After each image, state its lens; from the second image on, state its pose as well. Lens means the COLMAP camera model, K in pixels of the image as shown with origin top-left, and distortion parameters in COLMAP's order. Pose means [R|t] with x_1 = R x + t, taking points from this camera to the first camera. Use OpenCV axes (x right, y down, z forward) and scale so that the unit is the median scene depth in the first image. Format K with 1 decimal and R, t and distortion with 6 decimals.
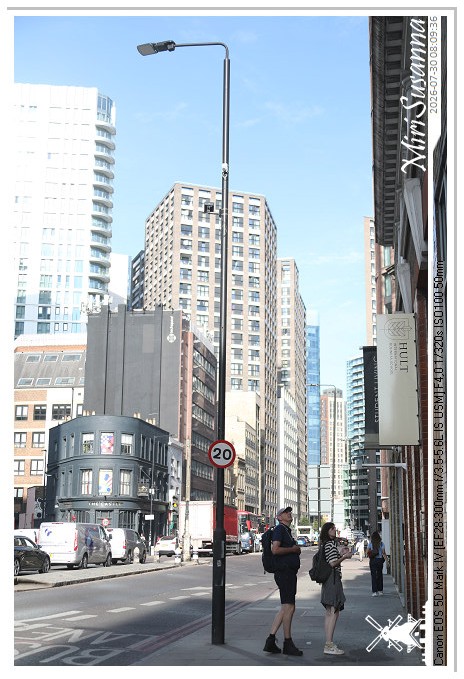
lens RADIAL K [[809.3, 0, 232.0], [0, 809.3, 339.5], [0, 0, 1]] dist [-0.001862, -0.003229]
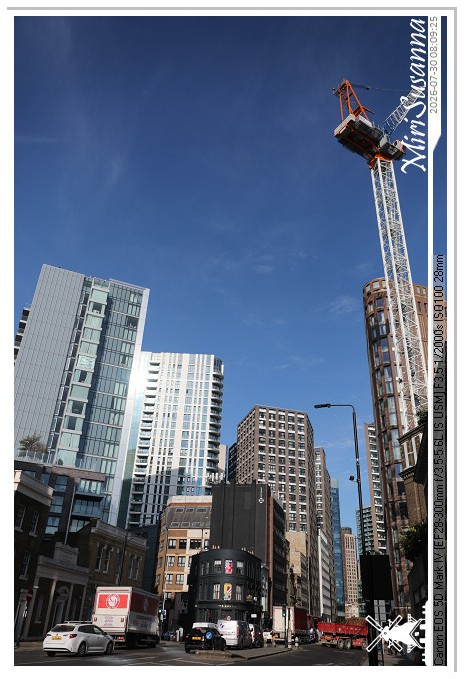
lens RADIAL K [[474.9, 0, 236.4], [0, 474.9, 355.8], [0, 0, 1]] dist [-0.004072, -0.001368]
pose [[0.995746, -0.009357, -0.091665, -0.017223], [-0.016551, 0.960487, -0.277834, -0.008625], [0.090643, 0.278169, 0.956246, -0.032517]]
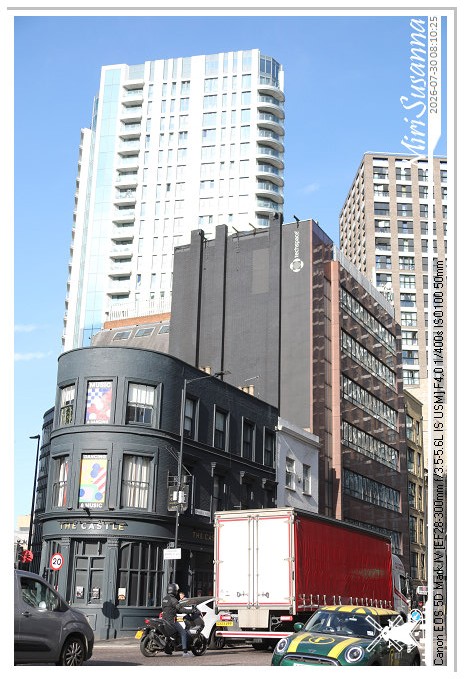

···

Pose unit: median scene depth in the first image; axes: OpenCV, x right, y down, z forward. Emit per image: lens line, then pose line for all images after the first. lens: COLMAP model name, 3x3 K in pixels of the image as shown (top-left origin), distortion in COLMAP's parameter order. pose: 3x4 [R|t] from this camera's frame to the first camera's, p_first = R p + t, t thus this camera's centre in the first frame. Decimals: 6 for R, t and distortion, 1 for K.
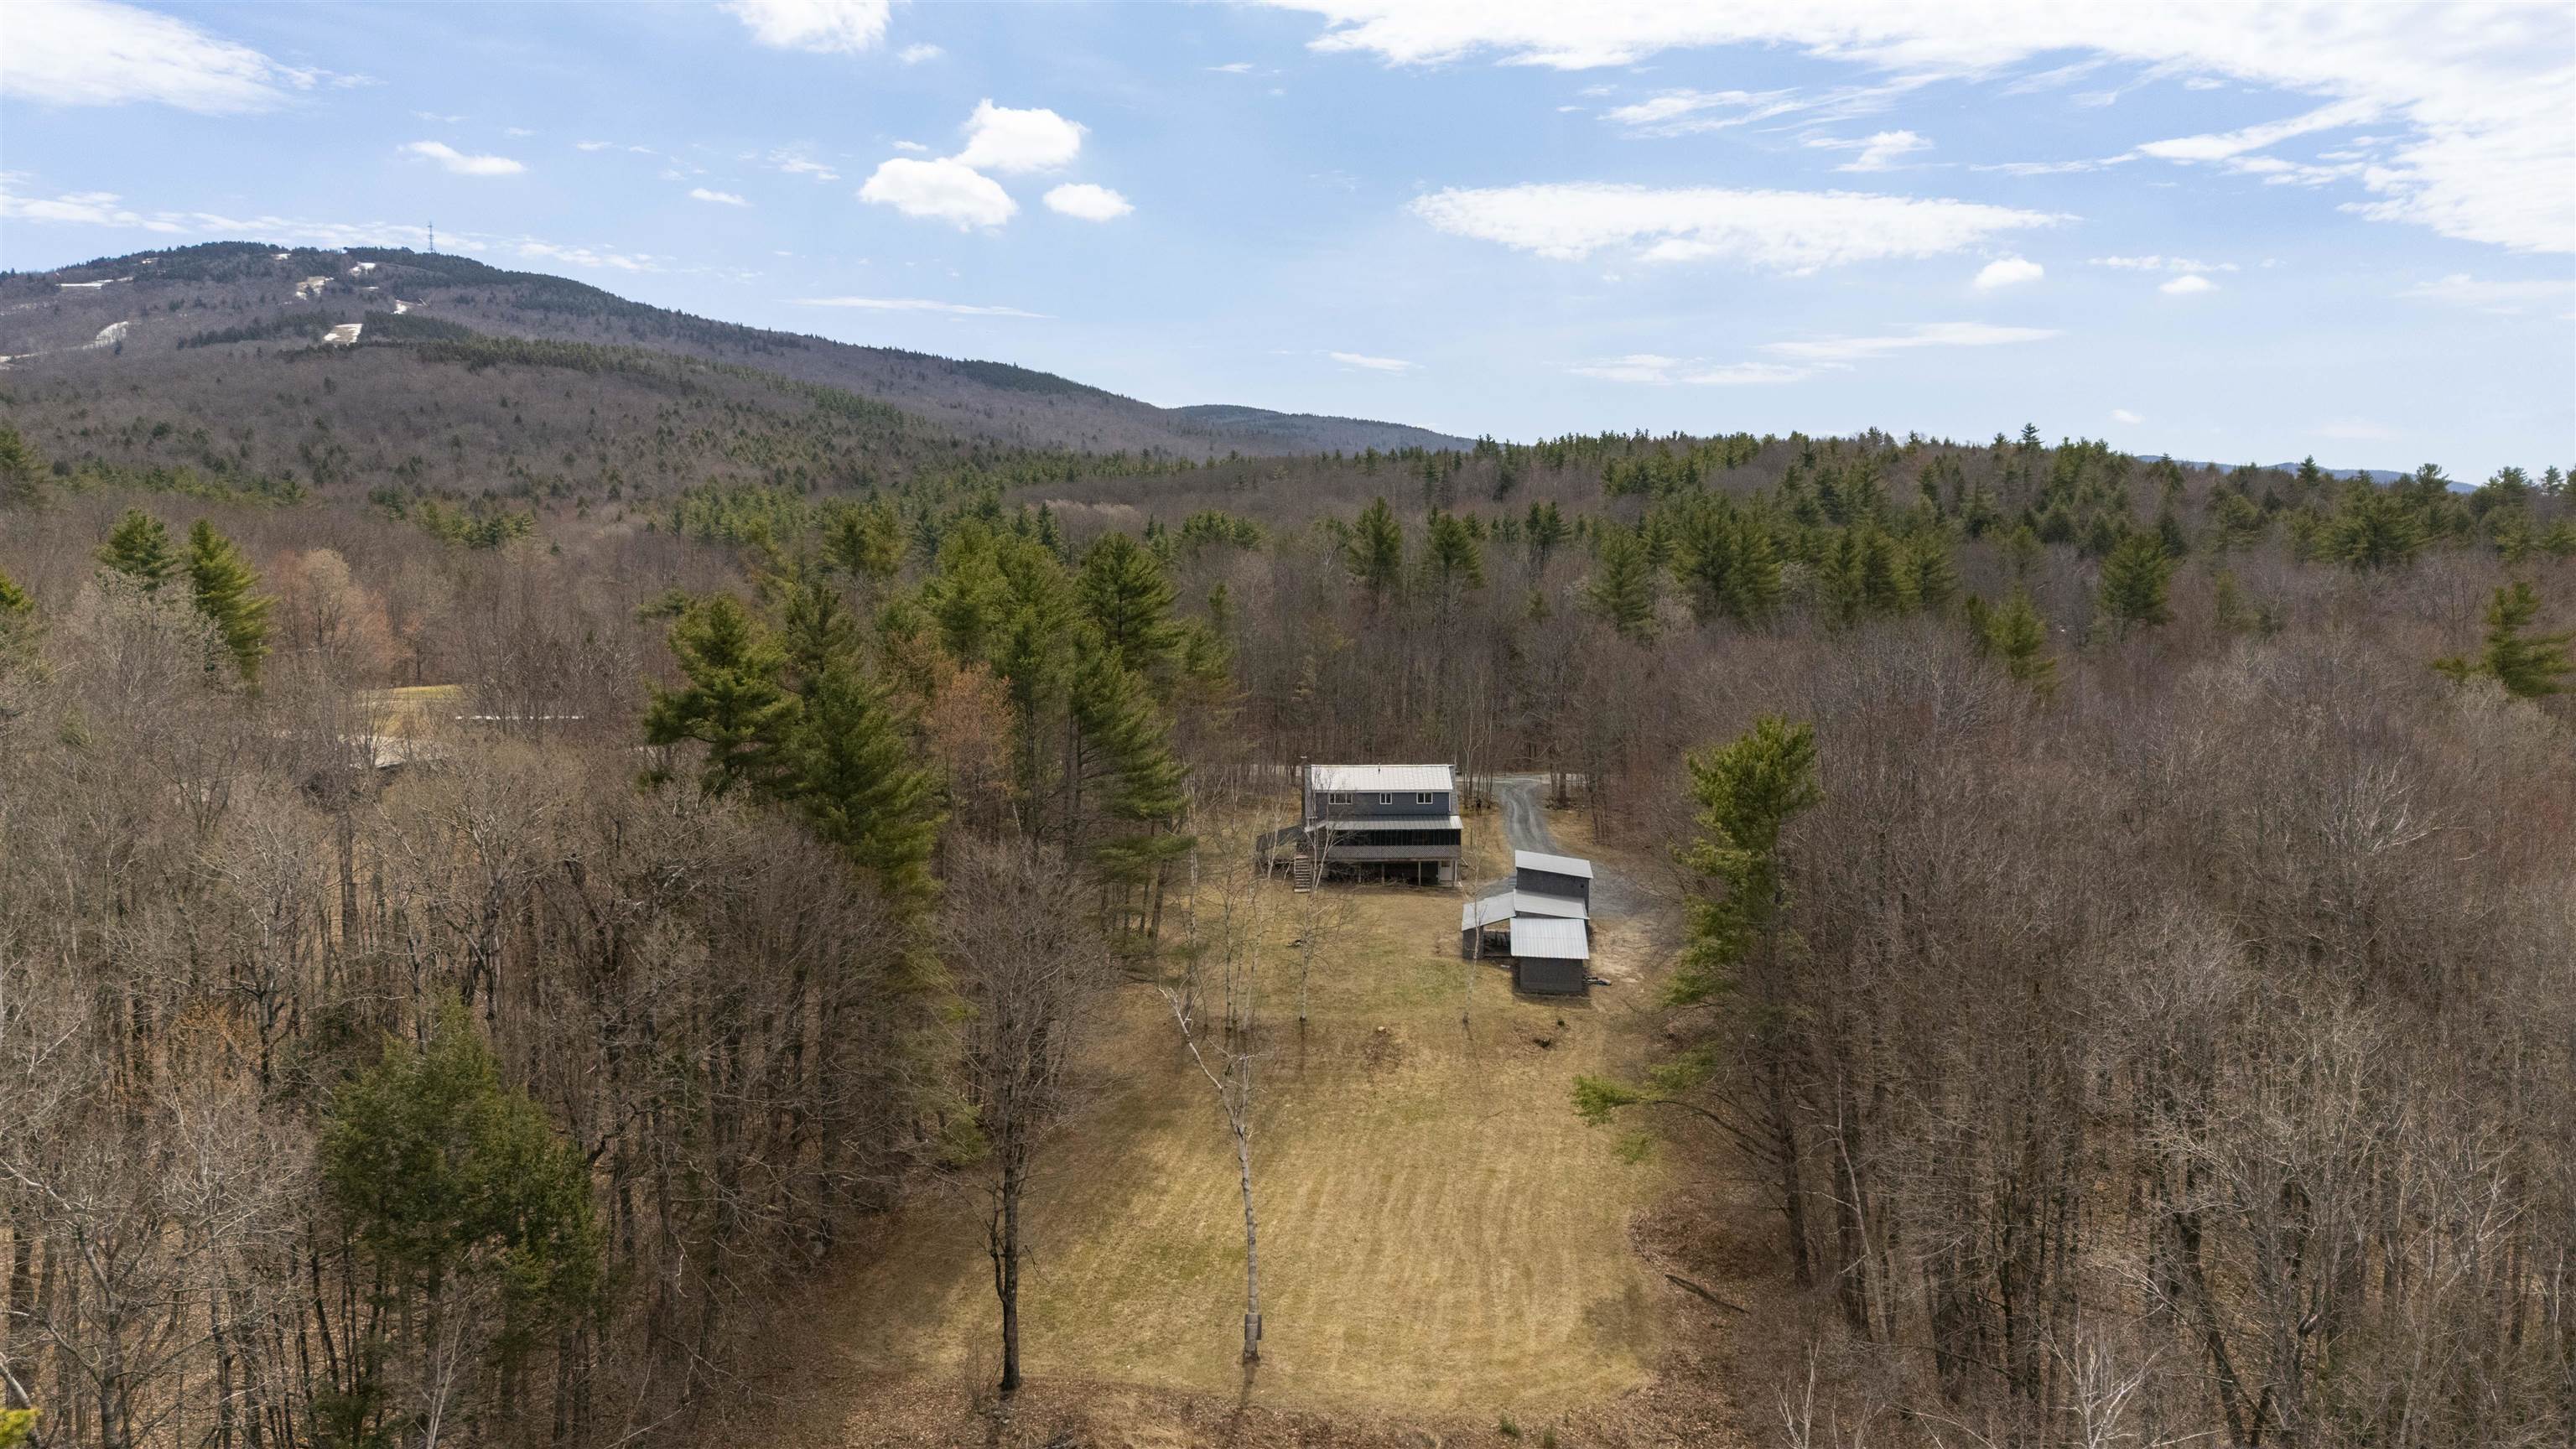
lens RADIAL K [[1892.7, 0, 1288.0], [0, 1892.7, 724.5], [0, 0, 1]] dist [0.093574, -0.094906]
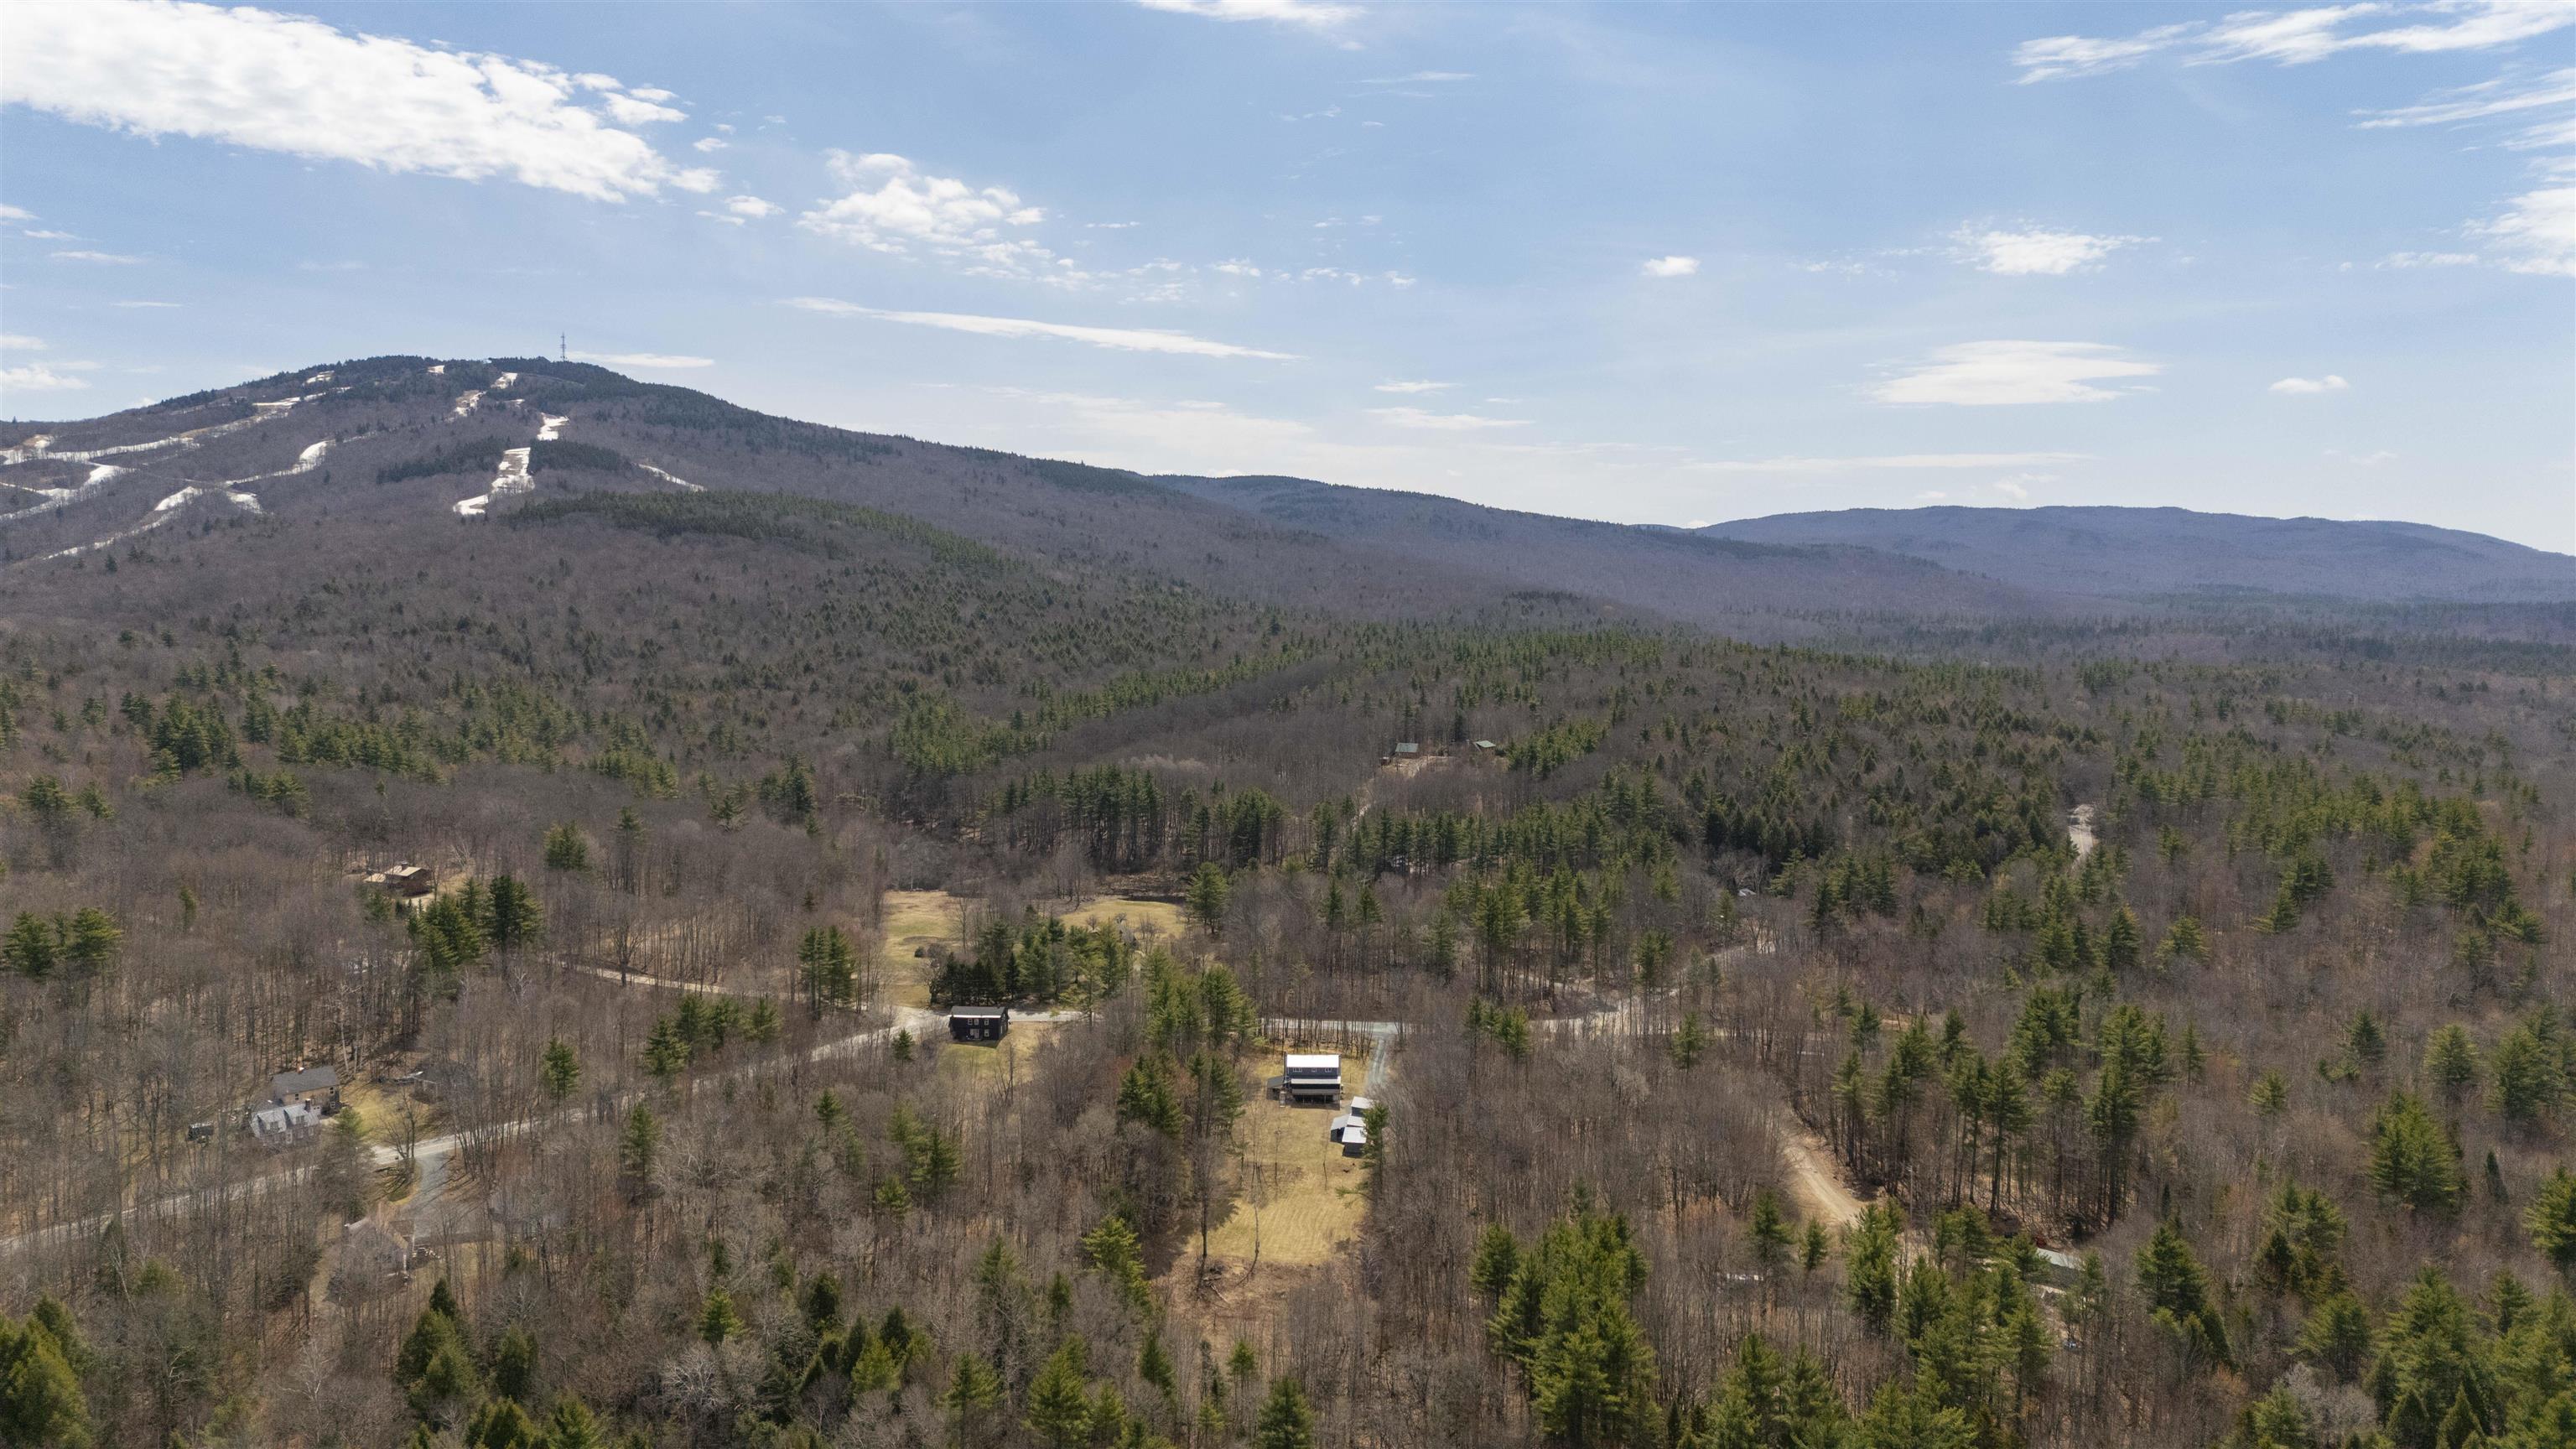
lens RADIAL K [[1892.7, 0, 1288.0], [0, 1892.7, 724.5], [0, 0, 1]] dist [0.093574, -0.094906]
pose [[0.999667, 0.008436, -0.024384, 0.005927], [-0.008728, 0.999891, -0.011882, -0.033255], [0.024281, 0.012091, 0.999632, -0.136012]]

···

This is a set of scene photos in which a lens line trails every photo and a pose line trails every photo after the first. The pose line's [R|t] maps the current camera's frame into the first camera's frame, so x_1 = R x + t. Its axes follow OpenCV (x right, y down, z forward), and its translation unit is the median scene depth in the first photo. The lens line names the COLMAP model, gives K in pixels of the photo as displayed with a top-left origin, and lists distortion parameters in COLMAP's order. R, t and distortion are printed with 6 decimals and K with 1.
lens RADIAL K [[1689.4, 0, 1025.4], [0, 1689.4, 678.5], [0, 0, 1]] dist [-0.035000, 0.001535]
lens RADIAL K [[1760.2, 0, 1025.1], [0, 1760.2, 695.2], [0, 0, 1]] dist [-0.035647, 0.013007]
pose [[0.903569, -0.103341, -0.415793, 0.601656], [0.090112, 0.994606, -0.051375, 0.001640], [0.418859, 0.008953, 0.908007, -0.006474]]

···

Update the lines starting with the line that contains "Pose unit: median" and going on through the line that contains "0.012091, 0.999632, -0.136012]]", replacing "median" with "mean" and leaving everything else unchanged. Give only those lines, without the pictures.

Pose unit: mean scene depth in the first image; axes: OpenCV, x right, y down, z forward. Emit per image: lens line, then pose line for all images after the first. lens: COLMAP model name, 3x3 K in pixels of the image as shown (top-left origin), distortion in COLMAP's parameter order. pose: 3x4 [R|t] from this camera's frame to the first camera's, p_first = R p + t, t thus this camera's centre in the first frame. Decimals: 6 for R, t and distortion, 1 for K.
lens RADIAL K [[1892.7, 0, 1288.0], [0, 1892.7, 724.5], [0, 0, 1]] dist [0.093574, -0.094906]
lens RADIAL K [[1892.7, 0, 1288.0], [0, 1892.7, 724.5], [0, 0, 1]] dist [0.093574, -0.094906]
pose [[0.999667, 0.008436, -0.024384, 0.005927], [-0.008728, 0.999891, -0.011882, -0.033255], [0.024281, 0.012091, 0.999632, -0.136012]]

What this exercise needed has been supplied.